Véhicule incendié à Bobigny (Seine-Saint-Denis), samedi en fin d'après-midi. (Sipa)
Point d'orgue des incidents recensés depuis la terrible blessure subie par le jeune Théo lors d'un contrôle de police ou début d'une nouvelle vague d'émeutes comme celles qui avaient embrasé les banlieues françaises en 2005? C'est avec une réelle inquiétude que les pouvoirs publics ont suivi les sérieux débordements qui ont conclu le rassemblement organisé samedi en soutien à Théo et "contre les violences policières", devant le tribunal de Bobigny (Seine-Saint-Denis).
"J’ai sorti cette petite de la voiture mais je ne suis pas un héros, je veux juste rétablir la vérité et la justice"
À 20 heures, un premier bilan faisait état de quatre véhicules incendiés, dont un camion-régie de RTL. Dans un autre, les forces de l'ordre seraient intervenues pour "une jeune enfant", indiquait la préfecture de police dans un communiqué diffusé vers 20h. Mais cette version est contestée par des témoins de la scène. "J’ai sorti cette petite de la voiture mais je ne suis pas un héros, je veux juste rétablir la vérité et la justice", explique Emmanuel Toula, 16 ans, au Bondy Blog. "Il n’y avait aucun policier lorsque j’ai sorti la petite fille de la voiture", précise-t-il, ce que confirment d'autres témoignages reproduits sur ce site, né des émeutes de 2005. Parmi eux figurent même celui d'un policier, pour qui un jeune homme est bien "venu en aide" à cette fillette. "Une fois les occupants évacués, la voiture a été retournée par des casseurs et a fini carbonisée par les flammes", ajoute-t-il.
Au final, aucun blessé n'était à déplorer, mais les affrontements sporadiques se sont poursuivis dans la soirée. La préfecture a également signalé de nombreux feux de poubelles et la dégradation de plusieurs locaux commerciaux, du conseil général et de la gare routière.
Tout avait pourtant bien commencé. Un rassemblement dans le calme de plusieurs centaines de personnes (près de 2.000, selon la préfecture de police), multigénérationnel, avec un mot d'ordre, "justice pour Théo", ce dernier ayant été victime d'un viol présumé avec une matraque lors de son interpellation par des policiers le 2 février à Aulnay-sous-Bois (Seine-Saint-Denis).
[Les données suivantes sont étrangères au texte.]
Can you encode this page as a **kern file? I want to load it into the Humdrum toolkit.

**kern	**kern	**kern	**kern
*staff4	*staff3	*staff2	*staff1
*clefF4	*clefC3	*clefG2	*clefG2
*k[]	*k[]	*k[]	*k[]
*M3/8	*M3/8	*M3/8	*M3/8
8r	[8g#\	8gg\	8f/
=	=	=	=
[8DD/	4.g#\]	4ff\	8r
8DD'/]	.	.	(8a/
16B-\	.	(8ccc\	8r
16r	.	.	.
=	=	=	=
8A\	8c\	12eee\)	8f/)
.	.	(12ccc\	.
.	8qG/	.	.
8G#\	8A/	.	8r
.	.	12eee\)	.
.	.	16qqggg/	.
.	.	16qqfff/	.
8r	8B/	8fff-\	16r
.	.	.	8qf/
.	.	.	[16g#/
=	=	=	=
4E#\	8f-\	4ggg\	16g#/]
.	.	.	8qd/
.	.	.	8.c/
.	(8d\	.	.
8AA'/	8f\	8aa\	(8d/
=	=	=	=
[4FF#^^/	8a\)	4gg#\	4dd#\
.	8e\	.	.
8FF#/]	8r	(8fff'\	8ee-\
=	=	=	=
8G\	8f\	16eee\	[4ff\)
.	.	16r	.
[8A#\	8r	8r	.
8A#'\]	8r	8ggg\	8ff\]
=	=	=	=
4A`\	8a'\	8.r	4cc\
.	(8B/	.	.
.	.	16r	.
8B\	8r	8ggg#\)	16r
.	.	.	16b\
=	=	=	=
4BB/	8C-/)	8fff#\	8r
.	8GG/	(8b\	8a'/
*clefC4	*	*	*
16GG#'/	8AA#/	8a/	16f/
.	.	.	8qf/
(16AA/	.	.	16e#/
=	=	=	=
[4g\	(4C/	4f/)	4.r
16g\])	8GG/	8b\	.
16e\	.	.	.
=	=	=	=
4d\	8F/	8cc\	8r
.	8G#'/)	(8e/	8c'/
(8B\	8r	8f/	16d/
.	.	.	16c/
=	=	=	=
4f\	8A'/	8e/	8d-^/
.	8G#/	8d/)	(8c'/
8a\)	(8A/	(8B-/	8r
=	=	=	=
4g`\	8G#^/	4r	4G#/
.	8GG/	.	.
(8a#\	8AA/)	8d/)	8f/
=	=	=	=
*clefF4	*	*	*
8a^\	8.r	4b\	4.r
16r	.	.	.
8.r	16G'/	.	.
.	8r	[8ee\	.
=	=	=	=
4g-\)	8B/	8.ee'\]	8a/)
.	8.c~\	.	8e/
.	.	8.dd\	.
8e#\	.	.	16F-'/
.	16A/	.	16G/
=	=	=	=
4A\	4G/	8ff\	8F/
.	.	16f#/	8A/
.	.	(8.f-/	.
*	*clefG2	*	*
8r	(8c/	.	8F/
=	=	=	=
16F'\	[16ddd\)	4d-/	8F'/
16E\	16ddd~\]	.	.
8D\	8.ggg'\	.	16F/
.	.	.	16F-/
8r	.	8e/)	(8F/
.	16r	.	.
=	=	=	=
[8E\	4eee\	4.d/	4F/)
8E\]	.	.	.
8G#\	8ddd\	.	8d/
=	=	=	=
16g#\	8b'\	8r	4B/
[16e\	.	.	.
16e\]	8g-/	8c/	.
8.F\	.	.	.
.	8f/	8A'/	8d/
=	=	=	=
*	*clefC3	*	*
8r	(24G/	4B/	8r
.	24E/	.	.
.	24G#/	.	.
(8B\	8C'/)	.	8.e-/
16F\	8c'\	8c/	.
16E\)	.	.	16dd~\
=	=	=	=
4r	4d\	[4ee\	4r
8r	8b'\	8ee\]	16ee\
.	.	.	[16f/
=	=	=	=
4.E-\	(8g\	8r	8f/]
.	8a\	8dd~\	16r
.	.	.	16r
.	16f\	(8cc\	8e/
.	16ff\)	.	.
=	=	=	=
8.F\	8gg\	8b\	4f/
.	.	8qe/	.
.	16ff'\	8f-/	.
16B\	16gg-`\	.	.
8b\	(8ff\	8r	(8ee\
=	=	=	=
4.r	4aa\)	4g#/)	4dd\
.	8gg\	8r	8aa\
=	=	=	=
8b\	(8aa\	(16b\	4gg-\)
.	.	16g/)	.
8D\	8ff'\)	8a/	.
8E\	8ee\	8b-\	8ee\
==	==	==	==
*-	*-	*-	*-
Au sein du cortège, de très nombreuses mères de famille dont Rachida, voisine de la victime, venue avec sa sœur. "Je n'ai pas l'habitude de m'impliquer, mais là, c'était une obligation", lance-t-elle. Même motivation pour Nino et Alphonse, amis de Théo, "un petit frère", qui habitent également la cité des 3.000.
Envoyer "ces policiers devant les assises"
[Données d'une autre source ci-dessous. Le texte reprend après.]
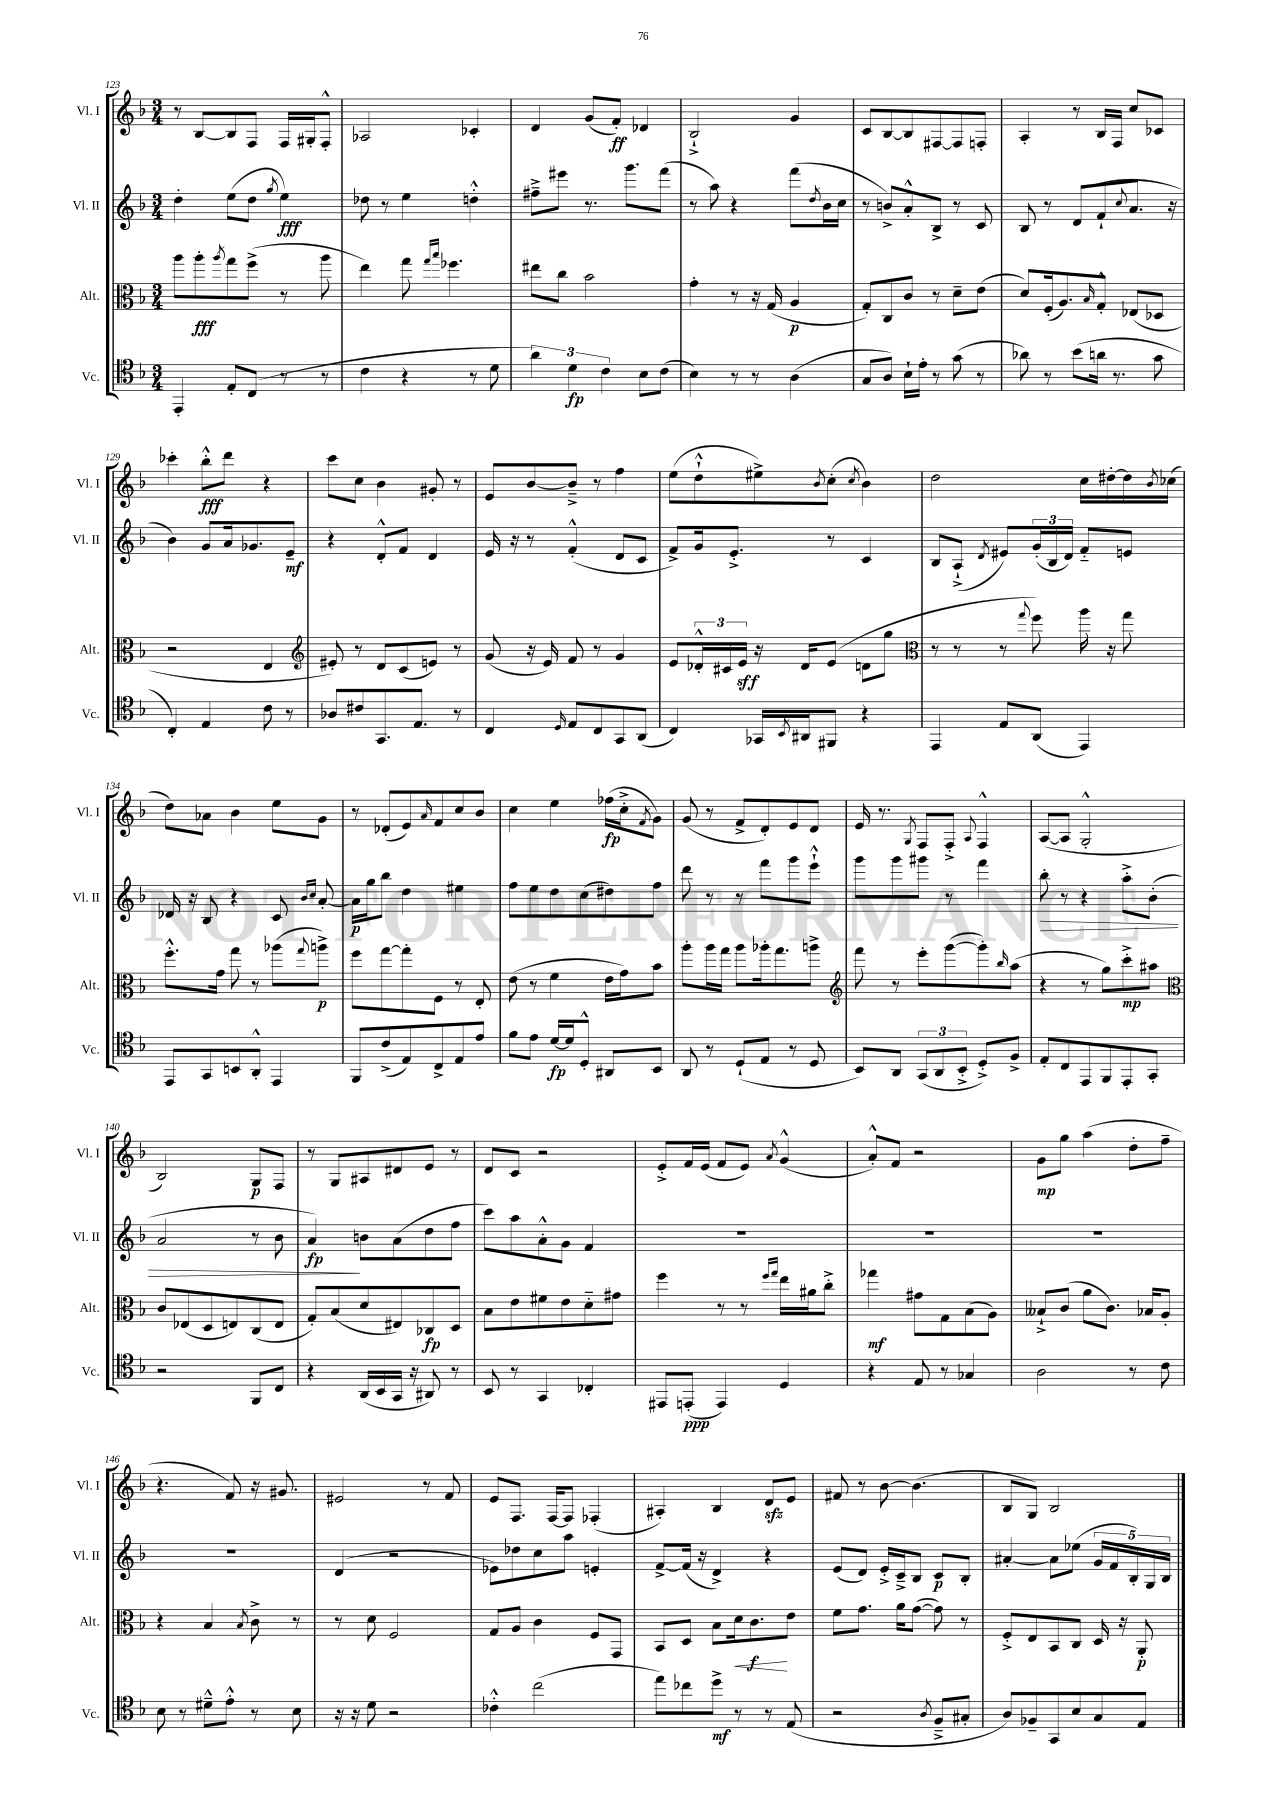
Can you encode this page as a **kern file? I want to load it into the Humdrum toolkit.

**kern	**kern	**kern	**kern
*staff4	*staff3	*staff2	*staff1
*clefC4	*clefC3	*clefG2	*clefG2
*k[b-]	*k[b-]	*k[b-]	*k[b-]
*M3/4	*M3/4	*M3/4	*M3/4
4EE'/	8aa\L	4dd'\	8r
.	8aa'\	.	[8B-/L
.	8qaa/	.	.
8E'/L	8gg\	(8ee\L	8B-/]
(8C/J	(8ff^\J	8dd\J	8F/J
.	.	8qgg/	.
8r	8r	4ee\)	16F/LL
.	.	.	16G#'/J
8r	8aa\	.	8F'^^/J
=	=	=	=
4c\	4ee\)	8dd-\	2A-/
.	.	8r	.
4r	8gg\	4ee\	.
.	16qqgg/LL	.	.
.	16qqbb-/JJ	.	.
.	4.ff-\	.	.
8r	.	4dd'^^\	4c-'/
8d\	.	.	.
=	=	=	=
6a\)	8ee#\L	8ff#~^\L	4d/
.	8cc\J	8eee#\J	.
6d\	.	.	.
.	2b-\	8.r	(8g/L
6c\	.	.	.
.	.	.	8f'/J)
.	.	8.ggg\L	.
8B-\L	.	.	4d-/
(8c\J	.	(8fff\J	.
=	=	=	=
4B-\)	4g'\	8r	2B-`^/
.	.	8aa\)	.
8r	8r	4r	.
8r	16r	.	.
.	(16G/	.	.
(4A\	4A/	(8fff\L	4g/
.	.	8qdd/	.
.	.	16b-\L	.
.	.	16cc\JJ	.
=	=	=	=
8G/L	8G'/L)	8r	8c/L
8A/J)	8C/	8b^/L)	[8B-/
16B-`\LL	8c/J	8a'^^/	8B-/]
16e'\JJ	.	.	.
8r	8r	8B-^/J	[8F#/
(8g\	8d~\L	8r	8F#/]
8r	(8e\J	8c/	8F'/J
=	=	=	=
8a-\)	8d/L)	8B-/	4A'/
8r	(16F'/k	8r	.
.	8.A/)	.	.
(8b-\L	.	(8d/L	8r
.	16qqB-/	.	.
16a\Jk	8G'^^/J	8f`/	16B-/LL
8.r	.	.	16F/JJ
.	.	8qqcc/	.
.	(8E-/L	8.a/J	8cc/L
8g\	8D-/J	.	8c-/J
.	.	16r	.
=	=	=	=
4C'/)	2r	4b-\)	4ccc-'\
4E/	.	8g/L	8bb-'^^\L
.	.	16a/k	8ddd\J
.	.	8.g-/	.
8c\	4E/	.	4r
8r	.	8e~/J	.
=	=	=	=
*	*clefG2	*	*
8A-/L	8e#'/)	4r	8ccc\L
8c#/	8r	.	8cc\J
8.GG/	8d/L	8d'^^/L	4b-\
.	(8c/	8f/J	.
8.E/J	.	.	.
.	8e/J)	4d/	8g#'/
8r	8r	.	8r
=	=	=	=
4C/	(8g/	16e/	8e/L
.	.	16r	.
.	16r	8r	[8b-/
.	16e/)	.	.
16qqD/	.	.	.
8E/L	8f/	(4f'^^/	8b-~^/]J
8C/	8r	.	8r
8GG/	4g/	8d/L	4ff\
(8AA/J	.	8c/J	.
=	=	=	=
4C/)	8e/L	8f^/L)	(8ee\L
.	24d-'^^/L	16g/k	8dd`^^\
.	24c#/	.	.
.	.	8.e'^/J	.
.	24e/JJ	.	.
16GG-/LL	16r	.	8ee#^\)
8qBB-/	.	.	.
16AA#/J	16d-/LK	.	.
.	.	.	8qb-/
8FF#/J	(8e/J	8r	(8cc'\J
.	.	.	8qcc/
4r	8d\L	4c/	4b-\)
.	8gg\J	.	.
=	=	=	=
*	*clefC3	*	*
4EE/	8r	8B-/L	2dd\
.	8r	(8A`^/J	.
.	.	8qd/	.
8E/L	8r	8e#/L)	.
.	8qqgg/	.	.
(8AA/J	8ff\)	(24g'/L	.
.	.	24B-/	.
.	.	24d/JJ)	.
4EE/)	16aa\	8f'~/L	16cc\LL
.	16r	.	[16dd#'\
.	8gg\	8e/J	16dd#\]
.	.	.	8qb-/
.	.	.	(16cc-\JJ
=	=	=	=
8EE/L	8.ff'^^\L	16d-/	8dd\L)
.	.	16r	.
8GG/	.	8B-/	8a-\J
.	16g\Jk	.	.
8BB/	8gg\	4r	4b-\
8AA'^^/J	8r	.	.
4EE/	(8aa-\L	8c/	8ee\L
.	.	16qqb-/LL	.
.	8qqgg/	16qqcc/JJ	.
.	8aa^\J)	[8a'/	8g\J
=	=	=	=
8FF/L	8ff\L	16a\]LL	8r
.	.	16gg\J	.
(8c^/	[8gg\	8bb-\J	(8d-'/L
8E/)	8gg'\]	4dd\	8e/)
.	.	.	16qqa/
8C^/	8F\J	.	8f/
8E/	8r	4ee#\	8cc/
8e/J	8E'/	.	8b-/J
=	=	=	=
8f\L	(8e\	8ff\L	4cc\
8e\J	8r	8ee\	.
[16d/LL	4f\	8dd\	4ee\
16d/]J	.	.	.
8D'^^/J	.	(8cc\	.
8AA#/L	16e\LL	8dd#\)	(16ff-\LL
.	16g\J)	.	16cc'^\J
.	.	.	8qf/
8BB-/J	8b-\J	8ff\J	8g\J)
=	=	=	=
8AA/	8aa'\L	8ddd\	(8g/
8r	16aa\L	8r	8r
.	16gg\JJ	.	.
(8D`/L	8aa\L	8r	8f^/L
8E/J	16aa-'\k	8fff\L	8d'/)
.	8.gg\	.	.
8r	.	8ggg\	8e/
8D/	8aa^\J	8eee`^^\J	8d/J
=	=	=	=
*	*clefG2	*	*
8BB-/L)	8fff\	8ggg\L	16e/
.	.	.	8.r
8AA/J	8r	8ggg\	.
.	.	.	8qG/
(12GG/L	8eee'\L	8ggg#\J	8F/L
12AA/	.	.	.
.	([8ggg\	8r	8F'^/J
12BB-'^/J	.	.	.
.	.	.	8qqA/
8D'^/L)	8ggg'\])	4fff\	4F^^/
.	16qqbb-/	.	.
8F^/J	(8aa\J	.	.
=	=	=	=
8E'/L	4r	8bb-'\	([8A/L
8C/	.	8r	8A/]J
8EE/	8r	4r	2G'^^/
8FF/	8gg\L)	.	.
8EE'/	8ccc'^\	8aa'^\L	.
8GG'/J	8aa#\J	(8b-'\J	.
=	=	=	=
*	*clefC3	*	*
2r	8c/L	2a/	2B-/)
.	(8E-/	.	.
.	8D/	.	.
.	8E/)	.	.
8FF/L	(8C/	8r	8G/L
8C/J	8E/J	8b-\	8F/J
=	=	=	=
4r	8G'/L)	4a/)	8r
.	(8B-/	.	8G/L
(16AA/LL	8d/	8b\L	8A#/
16BB-/	.	.	.
16GG/JJ	8E#/)	(8a\	8d#/
16r	.	.	.
8AA#/)	8C-/	8dd\	8e/J
8r	8D/J	8ff\J	8r
=	=	=	=
8BB-/	8B-\L	8ccc\L)	8d/L
8r	8e\	8aa\	8c/J
4GG/	8f#\	8a'^^\	2r
.	8e\	8g\J	.
4C-'/	8d'~\	4f/	.
.	8g#\J	.	.
=	=	=	=
8EE#/L	4ff\	2.r	8e'^/L
(8EE'/J	.	.	16f/L
.	.	.	(16e/JJ
4EE/)	8r	.	8f/L
.	8r	.	8e/J)
.	16qqff/LL	.	.
.	16qqgg/JJ	.	8qa/
4D/	16ee\LL	.	(4g^^/
.	16a#\J	.	.
.	8cc'^\J	.	.
=	=	=	=
4r	4gg-\	2.r	8a'^^/L)
.	.	.	8f/J
8E/	8g#\L	.	2r
8r	8G\	.	.
4G-/	(8B-\	.	.
.	8A\J)	.	.
=	=	=	=
2A\	8B--`^/L	2.r	8g\L
.	(8c/J	.	8gg\J
.	8a\L	.	(4aa\
.	8.c\J)	.	.
8r	.	.	8dd'\L
.	16B-/LK	.	.
8c\	8A'/J	.	8ff~\J
=	=	=	=
8B-\	4r	2.r	4.r
8r	.	.	.
8d#~^^\L	4B-/	.	.
8e'^^\J	.	.	8f/)
.	8qB-/	.	.
8r	8c^\	.	16r
.	.	.	8.g#/
8B-\	8r	.	.
=	=	=	=
16r	8r	(4d/	2e#/
16r	.	.	.
8d\	8d\	.	.
2r	2F/	2r	.
.	.	.	8r
.	.	.	8f/
=	=	=	=
4c-'^^\	8G/L	8e-\L)	8e/L
.	8A/J	8dd-\	8.F/J
(2cc\	4c\	8cc\	.
.	.	.	[16F/LK
.	.	8aa\J	8F/]J
.	8F/L	4e'/	(4F-'/
.	8GG/J	.	.
=	=	=	=
8ee\L)	8BB-/L	[8f^/L	4A#'/)
8cc-\	8D/J	(16f/]Jk	.
.	.	16r	.
8dd^\J	8B-\L	4d^/)	4B-/
8r	16d\k	.	.
.	8.c\	.	.
8r	.	4r	8d/L
(8E/	8e\J	.	8e/J
=	=	=	=
2r	8f\L	(8e/L	8f#/
.	8.g\J	8d/J)	8r
.	.	16e'^/LL	[8b-\
.	16a\LK	16c~^/J	.
.	([8g\J	8B-/J	(4.b-\]
8qA/	.	.	.
8F~^/L	8g\])	8c/L	.
8G#'/J	8r	8B-'/J	.
=	=	=	=
8A/L)	8F'^/L	[4a#'/	8B-/L
8F-~/	8E/	.	8G/J)
8GG/	8BB-/	8a#\]L	2B-/
8B-/	8C/J	(8ee-\J	.
8G/	16D/	20g/LL	.
.	.	20f/	.
.	16r	.	.
.	.	20B-'/)	.
8E/J	8AA'/	.	.
.	.	20G/	.
.	.	20B-/JJ	.
==	==	==	==
*-	*-	*-	*-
Dans la foule, jeunes et parents tiennent à bout de bras des pancartes sur lesquelles sont imprimés les visages d'autres victimes de violences policières, à commencer par Adama Traoré, mort cet été lors de son interpellation à Beaumont-sur-Oise (Val-d'Oise). À la tribune, les prises de parole se succèdent pour dire "non à la violence", pour réclamer qu'on envoie "ces policiers devant les assises". Pour montrer une "image respectable" de ce mouvement, aussi.
Mais vers 17 heures, après une heure de slogans entonnés dans le calme sous les yeux de CRS mobilisés en masse pour empêcher tout accès au tribunal de grande instance (TGI), les premières violences ont éclaté dans le parc qui fait face au bâtiment. Une vingtaine de manifestants ont affronté les forces de l'ordre, postées sur une passerelle menant au TGI. Jets de pierres, de bouteilles… Les jeunes sont repoussés. Un jeu du chat et de la souris sur fond de gaz lacrymo. Théo et sa famille avaient pourtant appelé au calme.